The topic of innovation within an organization conjures up images of people creating new products or services, or possibly redesigning existing ones to make things better — new and improved. At the heart of innovation is the culture of the organization and the people who work there.
Innovating starts with the power of human thought. Ideas, inspiration and creativity all come from humans, not machines. The greatest technology cannot reproduce what the human mind can do. In fact, technology is the product of human innovation. The ability to think, dream, imagine and inspire all come from human thought. Tapping into human thought and the human potential is the essence of being innovative.
A big challenge in creating an innovative environment is that most organizations are results driven. The emphasis is on “doing” rather than “thinking.” Some organizations may even unknowingly be discouraging innovation through disempowerment. Employees are often rewarded based on productivity and quantitative measures.
Paradoxically, companies say they want their employees to “think outside the box,” but this is difficult to do when time and greater efficiencies are of utmost importance. Being able to innovate, create and develop new products and services takes time. Sometimes, this is designated to only certain departments, which eliminates many others from contributing their ideas.

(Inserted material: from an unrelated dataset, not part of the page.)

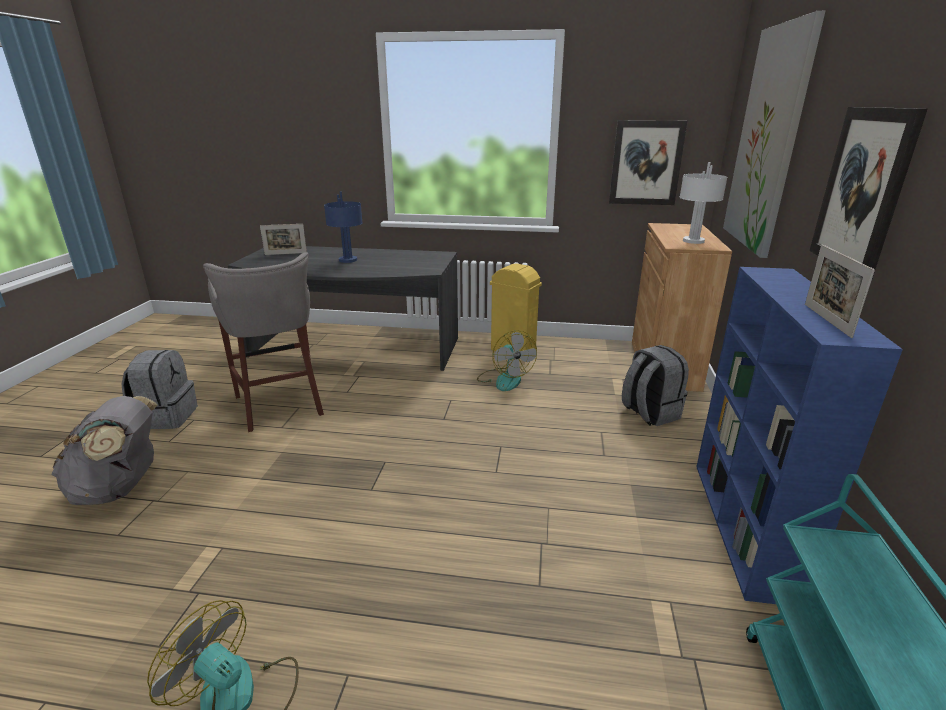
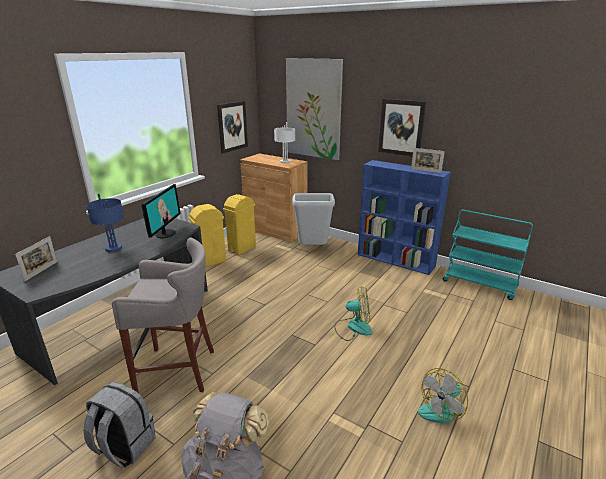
camera: 65 degrees left, 0 degrees up
fan [477,330,537,391] -> fan moved to [334,286,372,341]
grey backpack [622,345,689,426] -> grey trash can [292,193,335,245]
none -> monitor [141,184,181,238]
none -> yellow trash can [223,194,256,255]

Unless it is built into their job description or designated as a project, most workers do not have downtime to sit and think and conjure up better ways to do their jobs. When time to think becomes scarce, the thinking begins to erode, employees disengage and come to work “just to do their jobs.” They rarely feel a part of the whole.
Environment makes a difference
Essential psychological components of innovation in organizations include:
1. Safety and trust in working relationships
2. Fostering the time and freedom to think, dream and inspire
3. Engaging, empowering and rewarding employees to innovate
4. Willingness to take risks
5. Emphasis on continuous improvement
A primary ingredient in the culture of a healthy and vibrant organization is to have employees that collaborate and share willingly with others, for the greater good of the company rather than for their own self-serving reasons. This requires having trust in leadership and co-workers, and having a sense of safety in being able to share and collaborate.